At the end of 2005, 0.3 GW of electricity was produced by tidal power. Due to the tidal forces created by the Moon (68%) and the Sun (32%), and Earth's relative rotation with respect to Moon and Sun, there are fluctuating tides. These tidal fluctuations result in dissipation at an average rate of about 3.7 TW.

Another physical limitation is the energy available in the tidal fluctuations of the oceans, which is about 0.6 EJ (exajoule). Note this is only a tiny fraction of the total rotational energy of Earth. Without forcing, this energy would be dissipated (at a dissipation rate of 3.7 TW) in about four semi-diurnal tide periods. So, dissipation plays a significant role in the tidal dynamics of the oceans. Therefore, this limits the available tidal energy to around 0.8 TW (20% of the dissipation rate) in order not to disturb the tidal dynamics too much.

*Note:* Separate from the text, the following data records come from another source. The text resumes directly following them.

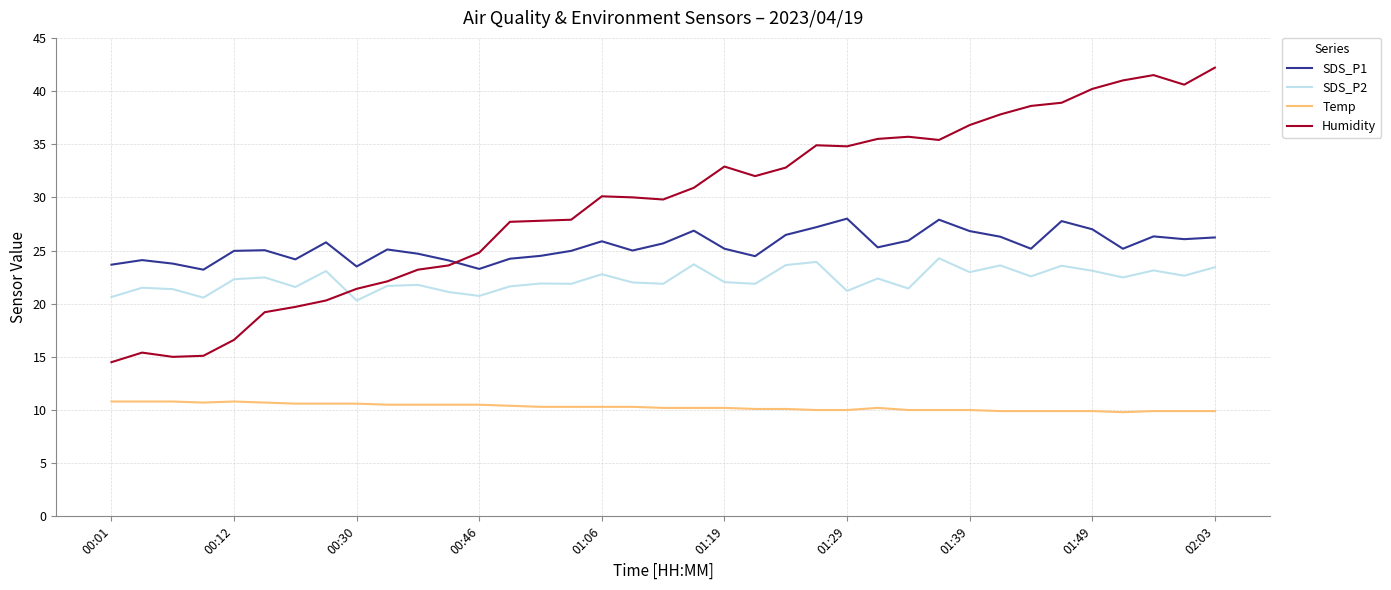

True or false: Temp and SDS_P2 intersect in this chart.

False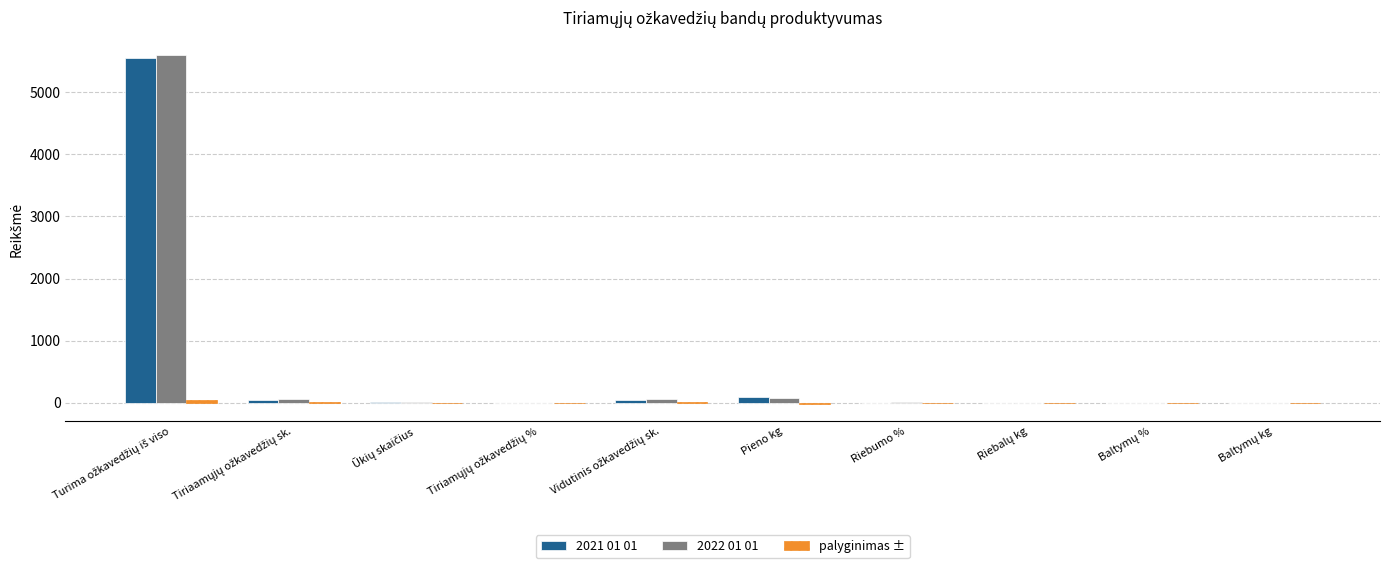

What is the maximum value shown in the chart?

5599.0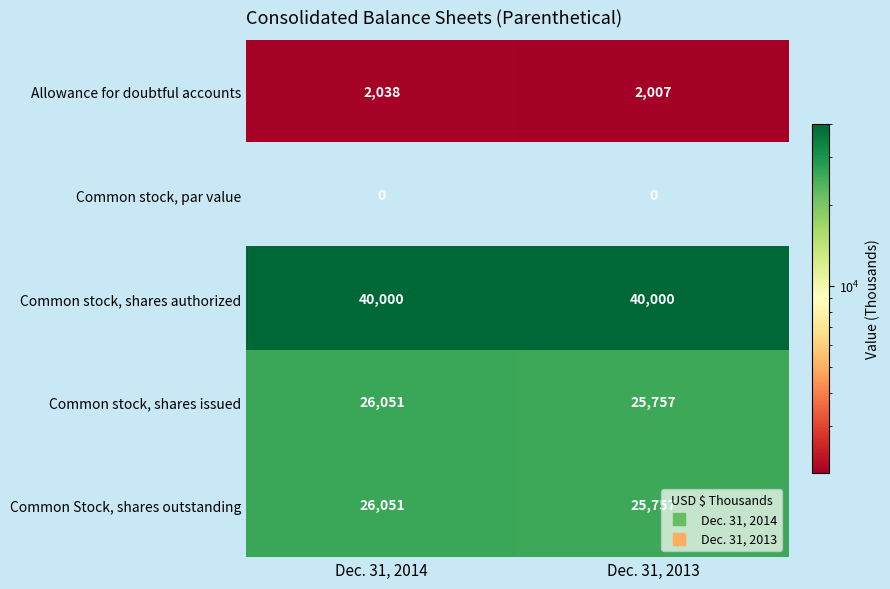

Read the Allowance for doubtful accounts value at Dec. 31, 2013.

2007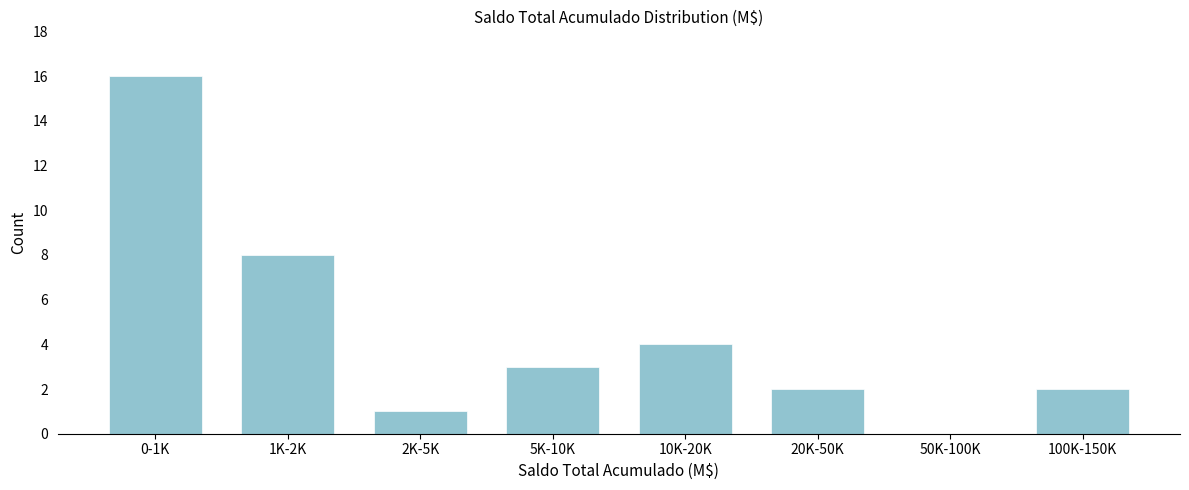

Reading left to right, what are all the values shown in this chart?

0-1K=16	1K-2K=8	2K-5K=1	5K-10K=3	10K-20K=4	20K-50K=2	50K-100K=0	100K-150K=2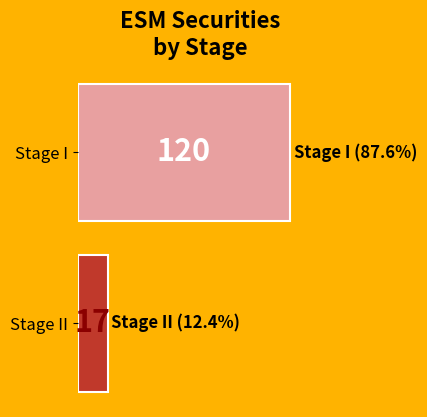

What is the ratio of the value at Stage I to the value at Stage II?

7.1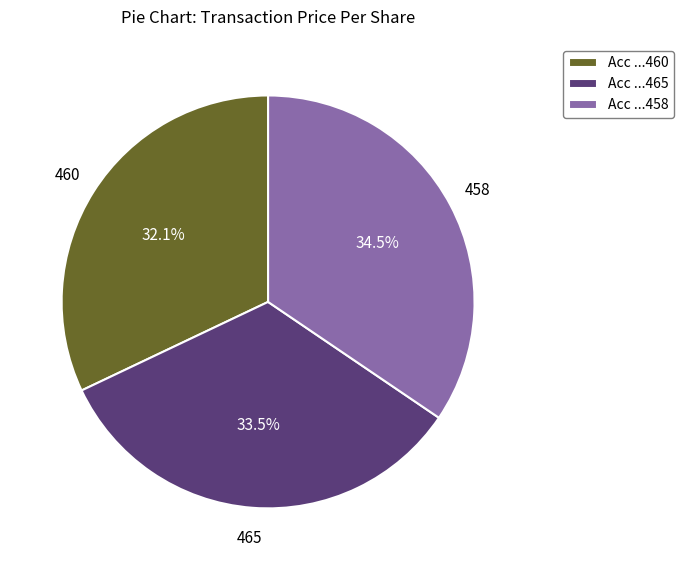

Does Acc ...460 account for over 50% of the chart?

No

Waves are derived from wind, which is in turn derived from solar energy, and at each conversion there is a drop of about two orders of magnitude in available energy. The total power of waves that wash against Earth's shores adds up to 3 TW.

===Wind power===

The available wind energy estimates range from 300 TW to 870 TW. Using the lower estimate, just 5% of the available wind energy would supply the current worldwide energy needs. Most of this wind energy is available over the open ocean. The oceans cover 71% of the planet and wind tends to blow more strongly over open water because there are fewer obstructions.